Finding work that fits in with caring responsibilities is a massive help and often the biggest barrier that single parents face. In my work I’ve seen many mothers making themselves ill trying to juggle it all for very little financial benefit and no work life balance.

36pregnant · 10/10/2020 21:43

@Firefin my degree hasn’t helped with any job. I’ve got a part time job in an area I want to work in.... compliance. Good job.

OP posts:
Enrico · 10/10/2020 21:43

Good tips. Also if you can get a job with genuinely flexible hours ie flexible start and finish times that will be a lot less stressful - public and charity employers are good for that.

DisgruntledGuineaPig · 10/10/2020 21:44

What do you do and what do you currently earn?

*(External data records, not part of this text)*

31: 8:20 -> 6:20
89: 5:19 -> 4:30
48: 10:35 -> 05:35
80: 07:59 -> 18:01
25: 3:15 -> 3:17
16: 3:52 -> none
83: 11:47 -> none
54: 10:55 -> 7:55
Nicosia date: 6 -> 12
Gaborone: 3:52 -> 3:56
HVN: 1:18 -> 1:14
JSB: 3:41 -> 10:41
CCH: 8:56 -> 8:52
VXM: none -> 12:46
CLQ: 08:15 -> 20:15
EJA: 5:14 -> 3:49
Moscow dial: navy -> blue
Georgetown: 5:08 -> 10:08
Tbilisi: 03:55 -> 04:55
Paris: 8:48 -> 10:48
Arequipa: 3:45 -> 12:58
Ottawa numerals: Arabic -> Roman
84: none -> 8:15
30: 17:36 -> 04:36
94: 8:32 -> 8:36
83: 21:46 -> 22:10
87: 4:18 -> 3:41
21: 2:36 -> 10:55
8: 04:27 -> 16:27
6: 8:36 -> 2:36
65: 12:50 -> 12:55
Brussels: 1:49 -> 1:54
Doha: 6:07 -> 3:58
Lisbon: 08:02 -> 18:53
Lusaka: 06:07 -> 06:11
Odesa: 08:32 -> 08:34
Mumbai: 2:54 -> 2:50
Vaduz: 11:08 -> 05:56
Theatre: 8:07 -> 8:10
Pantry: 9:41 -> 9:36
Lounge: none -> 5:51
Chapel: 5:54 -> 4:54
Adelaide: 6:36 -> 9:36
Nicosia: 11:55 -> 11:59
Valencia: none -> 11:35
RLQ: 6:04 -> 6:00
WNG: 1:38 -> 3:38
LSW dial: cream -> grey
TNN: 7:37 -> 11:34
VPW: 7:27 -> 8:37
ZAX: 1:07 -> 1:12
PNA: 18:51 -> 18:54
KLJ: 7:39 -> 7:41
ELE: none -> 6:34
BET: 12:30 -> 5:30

Childminders can be more flexible than nurseries for childcare hours.

If you can keep your job (and check if you are entitled to top up benefits), that would be best. It is hard to get back into work after a gap, and given we are facing down a hideous economy, I would expect benefits to not remain the same over the next couple of years.

Pumpkinnose · 10/10/2020 21:45

I know plenty but they are in highly paid professional jobs. This is why I always bang the drum for women to achieve in education, work hard and never be financially beholden to a partner. It’s too important to me to be able to provide for my kids, come what may.

36pregnant · 10/10/2020 21:45

@DisgruntledGuineaPig I earn £13k working part time.

OP posts:
LilyLongJohn · 10/10/2020 21:46

Childcare, you can claim 70% of this back via benefits.

SerialStitcher · 10/10/2020 21:48

What do you do? As you have a degree, if your current job doesn't have good prospects, could you consider applying to something like civil service fast stream? Very family friendly employer, flexitime etc.
I think it would be very hard to work with a newborn - although some people say they went back within days, there's a reason maternity leave exists. I'd claim what you are entitled to, then look to return to work when your baby is a bit older and a nursery or childminder is an option.
There are different options for funding this - the Entitled To website might help with checking what help you can get towards the cost of childcare. It's likely to be tight financially, but in a couple of years hopefully you'll either be earning more, or be eligible for free nursery hours, or only have to fund wraparound care once they start school.

LeanishMachine · 10/10/2020 21:48

It's really important that you do stay in work IMO. It will get easier as DC gets older and your future earning power will be vastly reduced if you have more than a very short break.

delilahbucket · 10/10/2020 21:49

I paid through the nose for childcare and had an angel of a childminder. I worked every Saturday when ds went to his dad's and had a day off mid week to save on cost. His dad didn't contribute financially at all but I did it without him. It was easier when ds got free nursery hours and then to school, but it was so hard at first.